Wettlauf mit der Zeit

Nach Lawinenunglücken zählt in aller Regel jede Minute. Schon nach zehn Minuten unter dem Schnee sinkt die Überlebenschance rapide, es droht Ersticken. Das war allerdings im Allgäu wahrscheinlich nicht das Problem, da der Mann nicht unter dem Schnee lag. Die Todesursache sei noch nicht geklärt, hieß es. Oft erleiden Lawinenopfer durch die Schneemassen schwerste und Verletzungen.

Lawinen können in Hängen ab 30 Grad Neigung abgehen. Stürmischer Wind und ergiebige Schneefälle ließen laut Lawinenwarndienst derzeit in der Höhe die gefährlichen Triebschneeansammlungen weiter wachsen. Schneebrettlawinen könnten leicht von einzelnen Wintersportlern ausgelöst werden oder sich von selbst lösen. Grundsätzlich können sich die Schneeschichten umwandeln – kantige Schneekristalle werden zur gefährlichen Gleitschicht.

Die Polizei mahnte nach dem Unfall, die Lawinenwarnberichte zu beachten, die nötige Ausrüstung wie Lawinenverschüttetensuchgerät (LVS), Sonde und Schaufel dabei zu haben und risikoreiches Steilgelände zu meiden. Das LVS-Gerät ermöglicht die Ortung von Verschütteten unter dem Schnee – am schnellsten durch Begleiter, die sofort mit der Suche beginnen können. Experten raten deshalb grundsätzlich dazu, nicht allein auf Tour zu gehen.

100 Tote alljährlich in den Alpen

Wenn sich Schneemassen lösen und zu Tal donnern, gibt es kaum ein Entrinnen. Laut Experten kommen in den Alpen jährlich rund 100 Menschen in Lawinen um.
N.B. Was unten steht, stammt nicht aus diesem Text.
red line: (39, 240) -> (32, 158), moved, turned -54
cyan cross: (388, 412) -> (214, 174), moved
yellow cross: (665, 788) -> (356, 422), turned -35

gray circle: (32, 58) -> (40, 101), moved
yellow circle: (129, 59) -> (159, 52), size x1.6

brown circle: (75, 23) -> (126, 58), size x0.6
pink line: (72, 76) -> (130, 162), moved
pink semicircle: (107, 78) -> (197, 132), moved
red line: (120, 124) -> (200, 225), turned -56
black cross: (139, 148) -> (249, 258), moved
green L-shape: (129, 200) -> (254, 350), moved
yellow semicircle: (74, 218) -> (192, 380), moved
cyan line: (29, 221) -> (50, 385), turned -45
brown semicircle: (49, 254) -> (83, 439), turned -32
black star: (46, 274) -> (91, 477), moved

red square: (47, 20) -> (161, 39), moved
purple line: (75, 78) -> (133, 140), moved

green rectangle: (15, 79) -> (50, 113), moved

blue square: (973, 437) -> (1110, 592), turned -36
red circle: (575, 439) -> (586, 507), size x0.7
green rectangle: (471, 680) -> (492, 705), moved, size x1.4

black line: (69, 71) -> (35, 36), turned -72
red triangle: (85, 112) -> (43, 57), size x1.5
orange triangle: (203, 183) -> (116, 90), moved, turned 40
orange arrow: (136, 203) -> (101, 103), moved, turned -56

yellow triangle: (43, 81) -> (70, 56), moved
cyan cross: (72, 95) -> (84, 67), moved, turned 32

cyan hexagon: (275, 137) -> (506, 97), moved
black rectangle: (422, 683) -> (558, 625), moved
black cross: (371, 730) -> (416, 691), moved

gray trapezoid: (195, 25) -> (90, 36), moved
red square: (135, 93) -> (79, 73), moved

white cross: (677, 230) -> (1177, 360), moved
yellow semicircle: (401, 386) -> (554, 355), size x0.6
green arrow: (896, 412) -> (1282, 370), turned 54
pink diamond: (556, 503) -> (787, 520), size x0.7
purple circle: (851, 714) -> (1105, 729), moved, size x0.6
Ende Januar gab es in Österreich allein an einem einzigen Tag drei Unglücke mit acht Toten. In Bayern sind tödliche Unglücke eher selten, zuletzt starb ein Wintersportler vor gut zwei Jahren ebenfalls im Allgäu.

Die Lawinenlage ist weiter angespannt. Am heutigen Faschingsdienstag wird in Bayern wieder Neuschnee erwartet, in den Hochlagen der Allgäuer sogar bis zu 20 Zentimeter.

Der Winter setzt sich gerade fest im Freistaat. Die Menschen müssen sich laut Deutschem Wetterdienst (DWD) auf Schneeregen, Regen und Graupelschauer sowie Wind und Glätte einstellen. Die Temperaturen sollen über der Null-Grad-Marke bleiben. In der Nacht zum Mittwoch verziehen sich Regen und Schnee der Vorhersage nach in Richtung Ostbayern. Die Tiefstwerte dürften sich zwischen 1 Grad im fränkischen Tiefland, minus 3 Grad im Bayerischen Wald und in Alpennähe sowie minus 5 Grad direkt an den Alpen einpendeln. Die Prognose für die kommenden Tage: Es schneit weiter.